Cid → particle — essentially done

  • radio: 24 Cid are all external IPFS/iroh CIDs (the cid crate, CAR format). KEEP, qualified — not cyber identities.
  • cyber: already migrated (the rename was applied across eight repos). ~0 left.

U32 → Word — trident surface only

~92 surface sites (ast/syntax/typecheck/lsp) → Word; ~14 lowering sites (ir/cost) keep U32 (Triton's name); Digest (~115) stays at the target boundary.

polish (not blocking)

  • cybergraph specs use "edge" in prose (~20) where cyberlink is meant; code is correct — standardise the prose.
  • cyber research files (polynomial nouns.md, bootstrap.md) still say noun — historical; sweep with the rest.
  • particle (identity) vs name (mutable label) is respected everywhere (whitepaper: "names are metadata, the hash is the truth"). no fix.

two kinds of change — keep them apart

  1. renames — safe, mechanical, compile-checked. Cross-repo but reversible; a rename never changes a hash.
  2. identity-affecting — tag-free encoding, data[8] framing drop, capacity changes, hemera mode removal. These change every particle and every conformance fingerprint. They are a one-time hard fork of identity and MUST land together in a single epoch, then re-baseline conformance once.

Do all of (1) first; it stabilises the vocabulary with zero identity risk. Then do (2) as one coordinated epoch.

repos touched

nox, hemera, zheng, bbg, tape, trident, inf, cybergraph, radio, mudra, conformance, soft3. (cyber graph docs reference the terms but rebuild from the specs.)

phases

Phase 0 — freeze the names (no code)

Sign off the renames table and the two open names already chosen (data, pair). Nothing builds until this is fixed — every later phase depends on it. Gate: author approval of terms.md.

Phase 1 — spec sweep (docs only, no build risk) ✓ nox DONE

Update every .md spec to the new vocabulary, spec-before-code. Per repo, independent, parallelisable by directory:

  • nox ✓: specs/noun/ renamed to specs/data/ (dir + content); encoding.md, reduction.md, vm.md, trace.md, object.md, all patterns/, jets*, README swept. Model B adopted; capacity[14] drift fixed in data/hash.md; tag.md deleted.
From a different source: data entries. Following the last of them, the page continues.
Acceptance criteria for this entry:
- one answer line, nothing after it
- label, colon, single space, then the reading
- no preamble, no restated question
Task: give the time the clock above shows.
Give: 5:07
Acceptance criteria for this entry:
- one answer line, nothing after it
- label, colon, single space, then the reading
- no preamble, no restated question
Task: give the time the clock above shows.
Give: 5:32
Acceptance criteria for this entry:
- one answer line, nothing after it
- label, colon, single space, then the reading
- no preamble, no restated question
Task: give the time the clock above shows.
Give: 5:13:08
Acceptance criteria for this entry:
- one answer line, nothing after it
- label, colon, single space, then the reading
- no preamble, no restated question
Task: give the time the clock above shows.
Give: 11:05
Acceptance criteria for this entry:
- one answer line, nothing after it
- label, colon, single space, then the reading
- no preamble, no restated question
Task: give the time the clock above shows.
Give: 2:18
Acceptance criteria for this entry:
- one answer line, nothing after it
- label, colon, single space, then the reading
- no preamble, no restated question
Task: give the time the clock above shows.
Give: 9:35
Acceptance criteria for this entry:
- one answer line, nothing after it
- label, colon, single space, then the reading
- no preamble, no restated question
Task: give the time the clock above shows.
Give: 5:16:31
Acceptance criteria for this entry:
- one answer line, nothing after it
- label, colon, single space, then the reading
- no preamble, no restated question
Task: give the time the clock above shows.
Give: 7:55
NounId → particle where it meant content identity (trace), → OrderId where it meant the arena index (order.md). no noun/cell/NounId left except the order.hash_noun code-method ref (trace.md:500) and the Field/Word atom typing language (Phase 6).
  • hemera: noun/hash.md callers, capacity docs; land one-pure-hash.md’s lane layout into the reference. (pending)
  • inf, trident reference/, cybergraph specs/: vocabulary only. (pending)

Verify: each repo’s docs read consistently; no noun/cell/Cid/NounId left except where quoting history.
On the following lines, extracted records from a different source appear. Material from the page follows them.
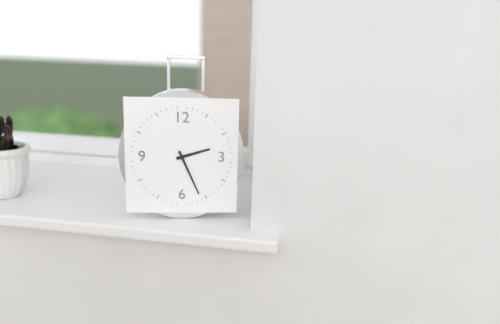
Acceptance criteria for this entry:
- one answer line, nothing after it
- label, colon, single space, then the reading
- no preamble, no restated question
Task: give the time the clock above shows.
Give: 2:26
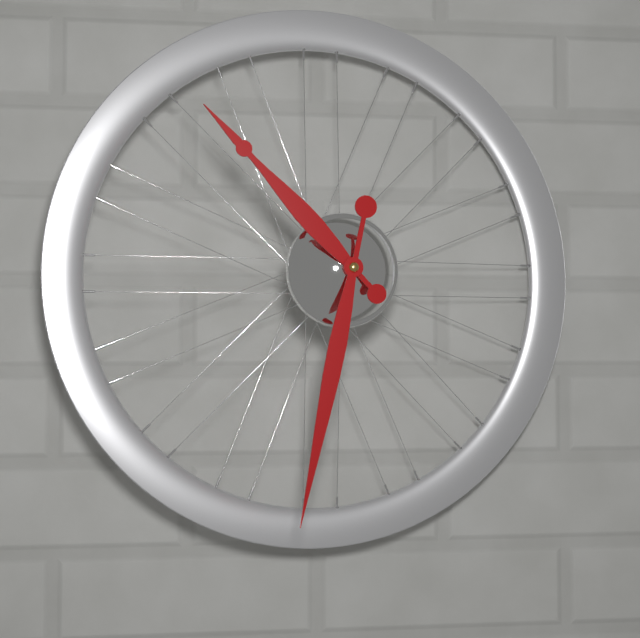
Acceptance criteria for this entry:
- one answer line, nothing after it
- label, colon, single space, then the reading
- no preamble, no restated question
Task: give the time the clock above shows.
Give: 10:32
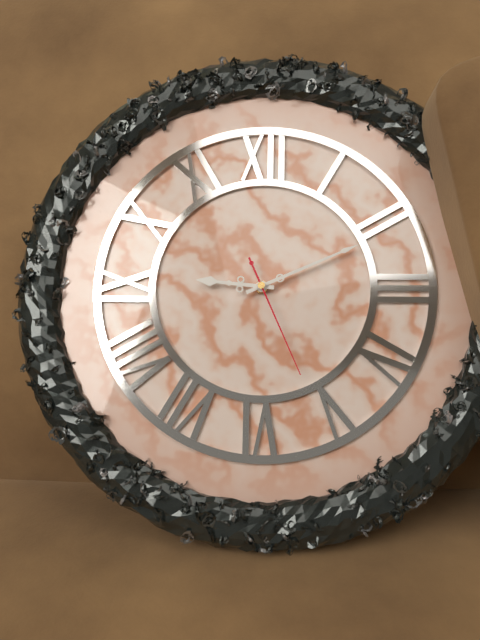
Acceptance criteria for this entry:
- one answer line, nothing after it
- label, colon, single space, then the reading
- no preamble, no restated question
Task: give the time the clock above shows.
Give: 9:11:26
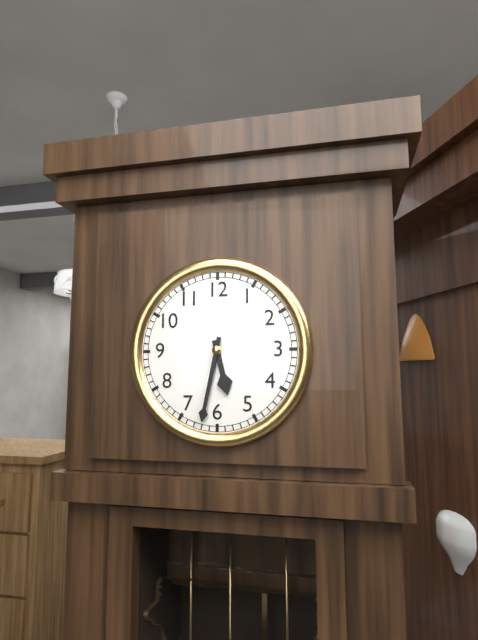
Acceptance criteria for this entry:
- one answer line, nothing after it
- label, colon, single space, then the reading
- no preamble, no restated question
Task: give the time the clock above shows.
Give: 5:32
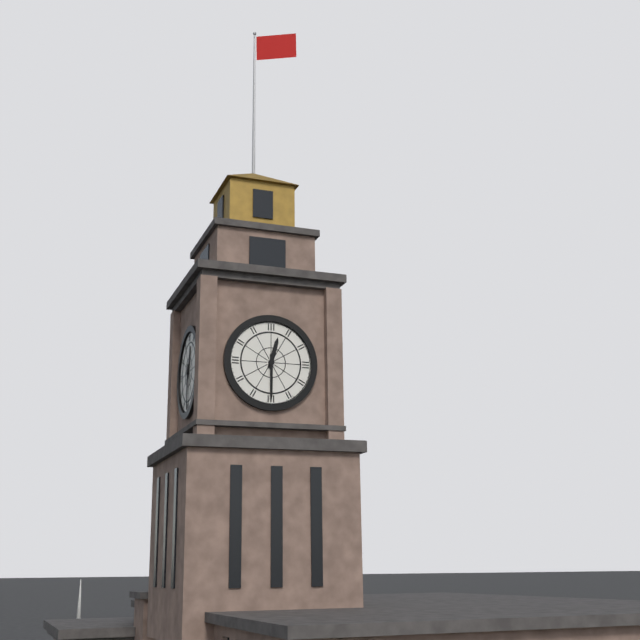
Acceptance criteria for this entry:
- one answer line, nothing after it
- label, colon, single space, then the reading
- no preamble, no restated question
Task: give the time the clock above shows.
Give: 12:30
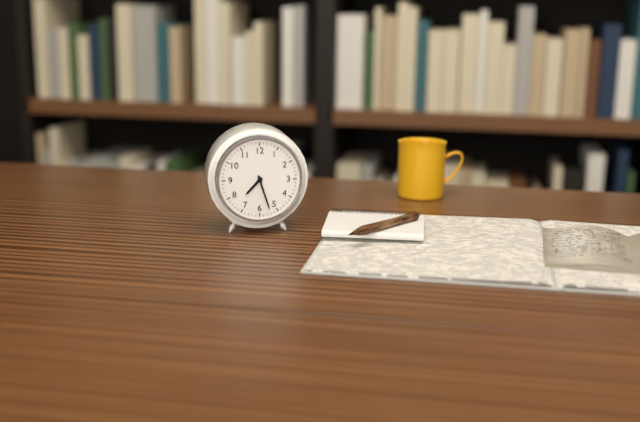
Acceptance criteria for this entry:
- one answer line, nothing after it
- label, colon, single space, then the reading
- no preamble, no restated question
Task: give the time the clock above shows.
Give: 7:27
Phase 2 — code rename sweep (mechanical, compile-checked) ✓ nox DONE

In dependency order, rebuild downstream after each:

  1. nox ✓: Noun → Data, NounId → OrderId (arena index), ContentId → Particle (content identity), cell → pair, removed Tag (collapsed field/word). 161/161 tests green; brakedown + honeycrisp feature builds green. Remaining polish (NOT gated — compiles + tests pass): lowercase helper identifiers still carrying noun (hash_noun, read_hash_noun, noun_id, parse_noun, print_noun, WireEntry.noun field) and the rs/noun/ module dir → rs/data/ (+ crate::noun::crate::data::).
  2. consumers of nox types — bbg, cybergraph, zheng, tape, soft3 sdk — absorb the renamed types, rebuild. (pending)
  3. trident: U32 → Word surface (ast/mod.rs:193, typecheck/types.rs:13
    • ~60 Ty::U32; leave cost/scorer.rs const U32; Digest untouched). add the lowering note. keep the builtin-sync rule (reference + typecheck
    • tir + cost in one commit). (pending)
  4. inf: one site. (pending)

No hashes change in this phase. Verify: full-stack cargo check + tests green; conformance fingerprints unchanged (proof that Phase 2 is identity-neutral).
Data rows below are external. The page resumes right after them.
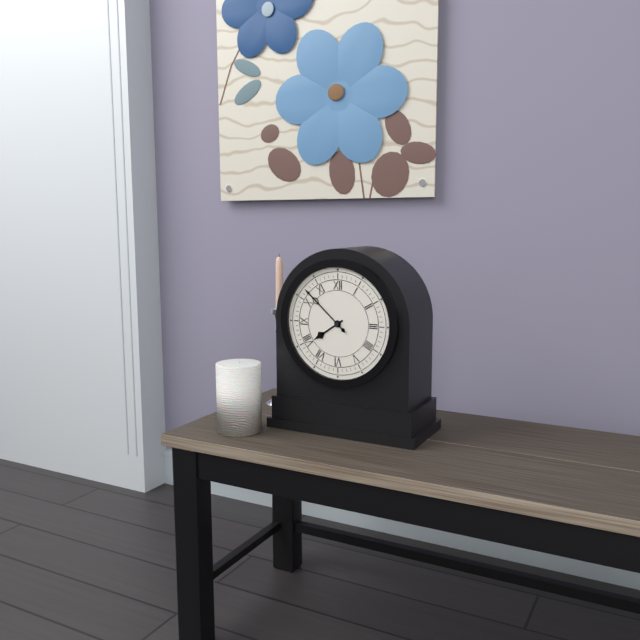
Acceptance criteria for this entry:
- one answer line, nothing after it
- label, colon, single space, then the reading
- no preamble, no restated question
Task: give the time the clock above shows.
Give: 7:52
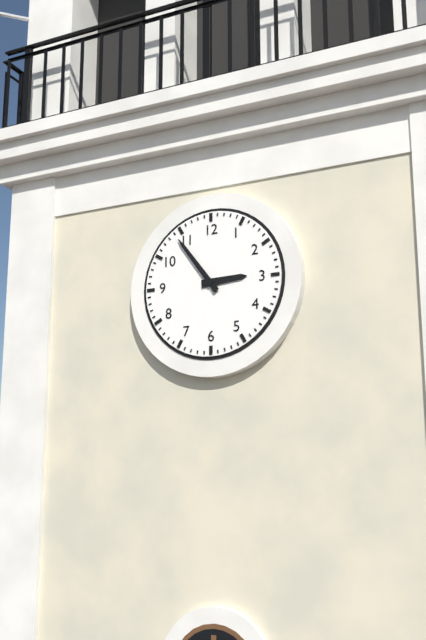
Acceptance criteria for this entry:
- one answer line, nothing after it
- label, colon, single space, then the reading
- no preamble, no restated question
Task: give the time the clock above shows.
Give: 2:54
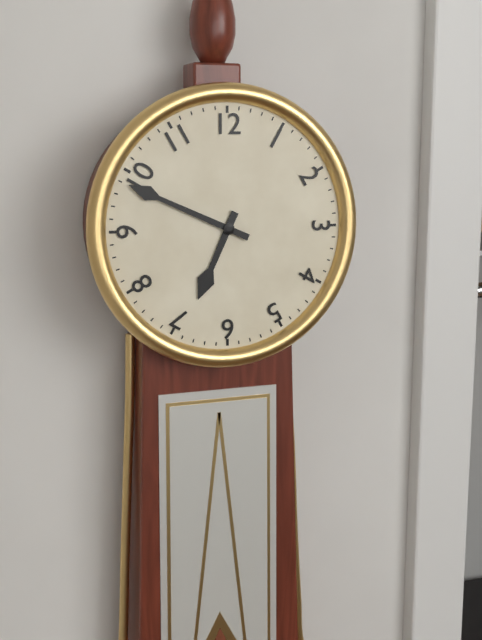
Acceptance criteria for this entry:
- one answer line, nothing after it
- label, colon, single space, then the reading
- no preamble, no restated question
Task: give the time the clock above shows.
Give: 6:49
Phase 3 — encoding + identity (the identity epoch begins) ✓ DONE

nox only, contained:

  • nox/rs/noun/inner.rsData::Atom { value } (no tag field). ✓
  • nox/rs/noun/tag.rs — deleted. ✓
  • nox/rs/noun/hash.rshash_atom(value), 8-byte payload, domain=0. ✓
  • nox/rs/reduce.rs — word arithmetic uses range check v < 2^32. ✓
  • nox/rs/encode.rsModel B, leaf-based, tag-free (M2, see below). ✓

M2 — encoding to Model B (was the missing half of this phase). The first pass dropped the tag from hash.rs but left encode.rs in Model A: it still prepended a tag byte (0x00 field / 0x01 word / 0x02 hash / 0x03 pair), sized nodes 9/33/65, and derived the wire particle from a sponge of the tagged bytes (hemera::hash(encoded)). That is a second identity scheme — it disagreed with the in-order hash-cons key (DataEntry.hash, the hemera tree hash) for every node. Two particles for one datum.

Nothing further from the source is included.